CI Table Not Outputting For All Classes In Column
sapaca opened this issue · comments
John Denham commented
For this code:
for name, grouped_df in df.groupby('mar'):
kmf = KaplanMeierFitter(alpha=alpha)
kmf.fit(durations=grouped_df['week'], event_observed=grouped_df['arrest'], label=name)
After running the fit above and executing this:
kmf.confidence_interval_
only 1 class is generated for the output table even though plotting will show the CI estimates (shaded area) for all classes in the column of interest. In the below output I would expect to see a 0_lower_0.95 and 0_upper_0.5 column as well.
1_lower_0.95 | 1_upper_0.95 | |
---|---|---|
0.0 | 1.000000 | 1.000000 |
12.0 | 0.873516 | 0.997320 |
23.0 | 0.857428 | 0.990427 |
26.0 | 0.834689 | 0.981385 |
39.0 | 0.811287 | 0.970985 |
42.0 | 0.788081 | 0.959609 |
43.0 | 0.742813 | 0.934739 |
46.0 | 0.720761 | 0.921486 |
52.0 | 0.720761 | 0.921486 |
Cameron Davidson-Pilon commented
I suspect it's because you are re-assigning the kmf
variable, so the last iteration defines what kmf
is (which is a KaplanMeierFitter trained only on data where mar=1).

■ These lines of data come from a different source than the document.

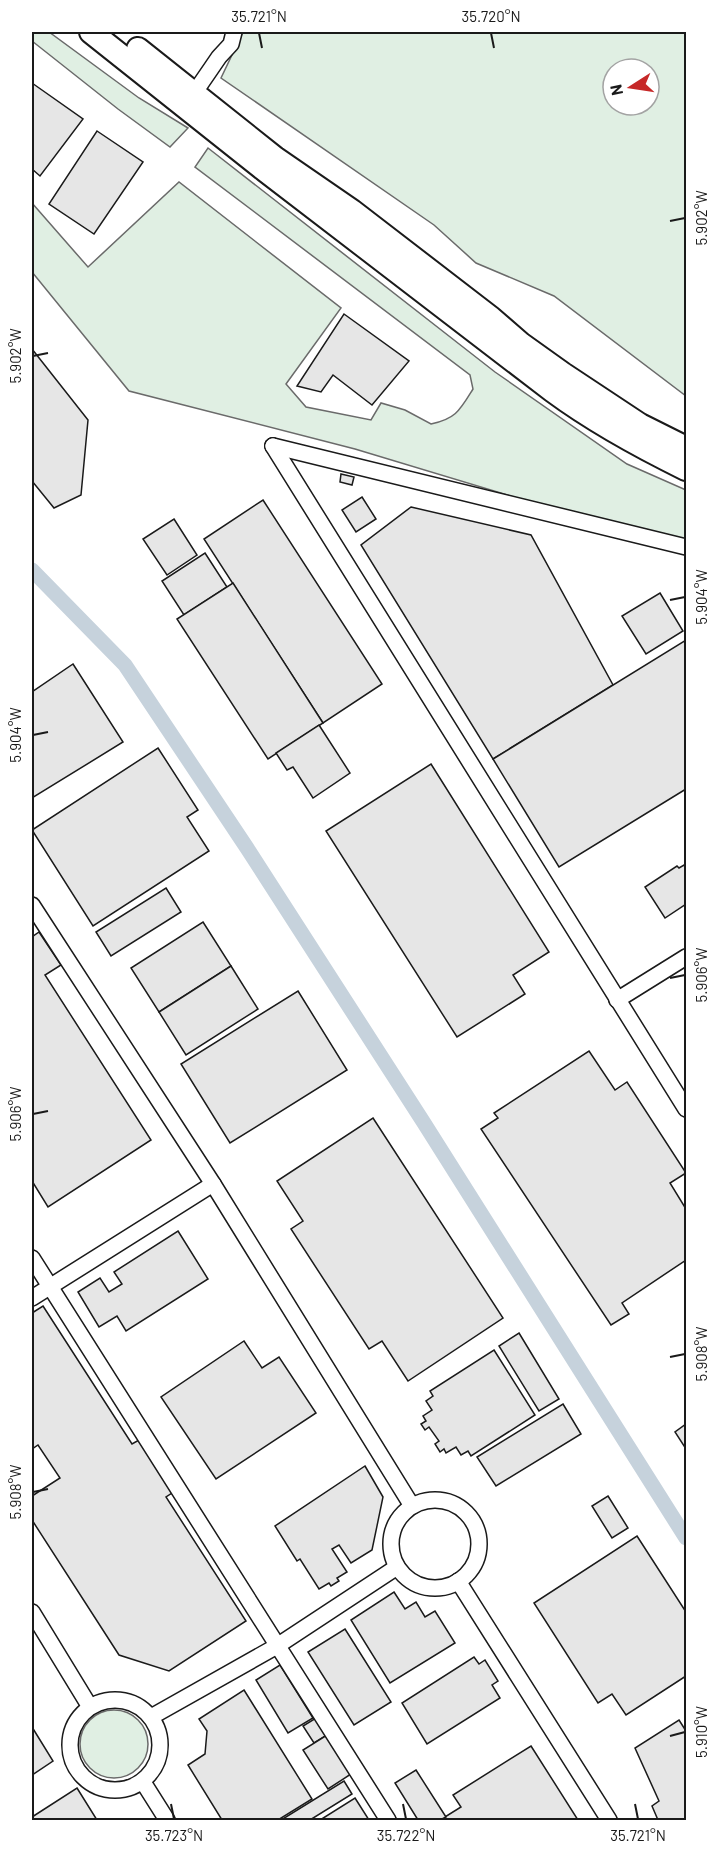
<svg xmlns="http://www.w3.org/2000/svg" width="718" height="1852" font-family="Barlow,sans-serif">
<rect width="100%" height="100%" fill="#fff"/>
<g fill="#e0efe3" stroke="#6a6a6a" stroke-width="1.5" fill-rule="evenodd">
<path d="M32,32H49L139,98L188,128L170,147L118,109L32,41Z"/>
<path d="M243,32H686V396L554,296L476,263L434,225L221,78ZM613,69H649V105H613Z"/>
<path d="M208,148L495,372L627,464L686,490V549L355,449L129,391L32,272V203L88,267L179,182L341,308L286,384L306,407L371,420L381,403L405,410L431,424C456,419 460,410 473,389L470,375L195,167Z"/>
<circle cx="114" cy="1744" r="34"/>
</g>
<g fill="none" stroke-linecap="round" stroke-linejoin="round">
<path stroke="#c6d2dc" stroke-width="15" d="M32,570L125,665L247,848L424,1123L686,1538"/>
</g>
<g fill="#e6e6e6" stroke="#1a1a1a" stroke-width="1.5">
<path d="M32,83L83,119L40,176L32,169Z"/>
<path d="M97,131L143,162L94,234L49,204Z"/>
<path d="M344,314L409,361L372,405L333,375L321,392L297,386Z"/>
<path d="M32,349L88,420L81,495L54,508L32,481Z"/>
<path d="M341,474L354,477L352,485L340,482Z"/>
<path d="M362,497L376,519L356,532L342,510Z"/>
<path d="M263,500L382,684L323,723L204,539Z"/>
<path d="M411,507L531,535L613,685L493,759L361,545Z"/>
<path d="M174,519L197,555L167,575L143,539Z"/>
<path d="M205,553L227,587L184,615L162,581Z"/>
<path d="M233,583L323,723L268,759L177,619Z"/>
<path d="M660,593L683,631L646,654L622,616Z"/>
<path d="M686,640V789L559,867L493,759Z"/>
<path d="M73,664L123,742L32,798V692Z"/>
<path d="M319,725L350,773L313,798L293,767L287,770L276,753Z"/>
<path d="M158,748L198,810L187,817L209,851L93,926L32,830Z"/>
<path d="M431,764L549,952L513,975L525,994L457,1037L326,831Z"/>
<path d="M684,865L686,869V904L665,918L645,887L677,866L679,868Z"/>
<path d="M166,888L181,912L111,956L96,932Z"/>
<path d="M203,922L231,966L159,1012L131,968Z"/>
<path d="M39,932L61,965L45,975L151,1140L48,1207L32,1181V937Z"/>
<path d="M231,966L258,1009L186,1055L159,1012Z"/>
<path d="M298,991L347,1070L230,1143L181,1064Z"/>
<path d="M589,1051L615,1090L627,1082L686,1173L670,1183L686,1209V1260L622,1303L629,1314L611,1325L481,1129L498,1118L494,1113Z"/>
<path d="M373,1118L503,1318L408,1381L382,1341L369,1349L291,1229L303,1221L277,1181Z"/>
<path d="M178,1231L208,1279L126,1331L117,1316L99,1327L78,1292L100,1278L109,1292L122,1284L114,1272Z"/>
<path d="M43,1306L132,1444L139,1440L172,1493L166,1497L246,1621L169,1671L119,1655L32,1520V1496L60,1478L38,1445L32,1449V1313Z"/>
<path d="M519,1333L559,1399L539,1411L499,1346Z"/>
<path d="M244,1341L262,1368L279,1357L316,1413L216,1479L161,1397Z"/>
<path d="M494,1350L535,1415L471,1456L468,1451L461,1455L456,1447L446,1453L444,1449L440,1452L435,1444L439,1441L429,1427L425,1430L421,1424L426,1421L423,1416L432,1410L426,1401L433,1396L430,1391Z"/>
<path d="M563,1404L581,1434L496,1486L477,1457Z"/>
<path d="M686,1424V1449L675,1432Z"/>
<path d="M365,1466L383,1497L372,1550L351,1563L339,1545L332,1549L347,1572L337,1578L339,1581L331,1586L329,1583L319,1589L300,1559L297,1561L275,1526Z"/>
<path d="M608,1496L628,1528L612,1538L592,1506Z"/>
<path d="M637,1536L686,1612V1676L626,1715L612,1694L598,1703L534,1603Z"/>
<path d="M394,1592L405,1609L416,1602L425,1617L435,1611L455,1643L390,1683L351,1620Z"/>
<path d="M345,1629L391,1702L354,1725L308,1652Z"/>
<path d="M474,1657L479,1664L485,1660L498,1681L492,1685L500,1698L427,1744L402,1703Z"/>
<path d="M280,1665L313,1718L288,1733L256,1680Z"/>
<path d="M244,1690L312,1799L278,1820H222L188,1765L205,1754L207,1731L199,1719Z"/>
<path d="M316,1718L327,1735L314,1743L303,1726Z"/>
<path d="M679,1720L686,1731V1820H658L652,1806L659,1801L635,1748Z"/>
<path d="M32,1727L53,1761L32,1775Z"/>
<path d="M327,1735L351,1774L328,1789L303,1750Z"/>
<path d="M531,1746L578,1820H440L461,1807L453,1795Z"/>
<path d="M416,1770L446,1817L440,1820H418L395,1783Z"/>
<path d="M344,1781L352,1794L310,1820H281Z"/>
<path d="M77,1788L97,1820H32V1817Z"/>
<path d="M355,1798L369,1820H320Z"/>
</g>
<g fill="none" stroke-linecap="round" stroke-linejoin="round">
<defs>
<g id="minor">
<path d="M195,92L219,57L231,44L234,32"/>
<path d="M273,446L686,1109"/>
<path d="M273,446L686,547"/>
<path d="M32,905L213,1184L412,1506"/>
<path d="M617,1000L686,957"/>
<path d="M32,1258L388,1820"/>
<path d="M32,1298L213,1184"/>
<circle cx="435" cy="1544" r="44"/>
<path d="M458,1581L609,1820"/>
<path d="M32,1612L90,1707"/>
<circle cx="115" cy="1745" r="45"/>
<path d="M151,1717L277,1646L397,1567"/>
<path d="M143,1782L167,1820"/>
</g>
<g id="highway">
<path d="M91,32L266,171L553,391C595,422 639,446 686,469"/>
<path d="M138,49L275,158L352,211L491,318L521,344L563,374L640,425L686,448"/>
</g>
</defs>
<use href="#minor" stroke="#1a1a1a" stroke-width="18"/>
<use href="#highway" stroke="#1a1a1a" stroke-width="26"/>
<use href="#minor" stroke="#fff" stroke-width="15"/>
<use href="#highway" stroke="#fff" stroke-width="22"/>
</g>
<path fill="none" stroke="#1a1a1a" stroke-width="2" d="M259,33L262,48M491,33L494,48M670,221L685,218M33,356L48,353M670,600L685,597M33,735L48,732M670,978L685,975M33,1114L48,1111M670,1357L685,1354M33,1492L48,1489M670,1736L685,1732M171,1804L174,1819M403,1804L406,1819M635,1804L638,1819"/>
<rect width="718" height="1852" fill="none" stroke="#ffffff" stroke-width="66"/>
<g transform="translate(631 87) rotate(258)"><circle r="28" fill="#ffffff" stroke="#a3a3a3" stroke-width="1.5"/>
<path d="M0-4.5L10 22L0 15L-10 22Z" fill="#c62828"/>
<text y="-9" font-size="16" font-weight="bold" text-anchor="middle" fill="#1a1a1a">N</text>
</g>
<rect x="33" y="33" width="652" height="1786" fill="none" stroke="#1a1a1a" stroke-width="2"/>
<g font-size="15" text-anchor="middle" fill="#1a1a1a">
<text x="259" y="22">35.721°N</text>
<text x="491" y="22">35.720°N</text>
<text transform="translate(702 218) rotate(-90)" y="5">5.902°W</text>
<text transform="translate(16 356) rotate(-90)" y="5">5.902°W</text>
<text transform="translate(702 597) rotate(-90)" y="5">5.904°W</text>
<text transform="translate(16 735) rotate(-90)" y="5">5.904°W</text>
<text transform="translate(702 975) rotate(-90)" y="5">5.906°W</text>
<text transform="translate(16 1114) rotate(-90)" y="5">5.906°W</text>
<text transform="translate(702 1354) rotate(-90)" y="5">5.908°W</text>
<text transform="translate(16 1492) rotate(-90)" y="5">5.908°W</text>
<text transform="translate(702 1732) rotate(-90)" y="5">5.910°W</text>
<text x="174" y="1841">35.723°N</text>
<text x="406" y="1841">35.722°N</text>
<text x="638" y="1841">35.721°N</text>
</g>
</svg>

I suggest breaking this into something like:
kmfs = {}
for name, grouped_df in df.groupby('mar'):
kmf = KaplanMeierFitter(alpha=alpha)
kmf.fit(durations=grouped_df['week'], event_observed=grouped_df['arrest'], label=name)
kmfs[name] = kmf
And then you have access to all kfms:
print(kmfs[0]. confidence_interval_)
print(kmfs[1]. confidence_interval_)
John Denham commented
Perfect, thank you. That works for me, I appreciate it!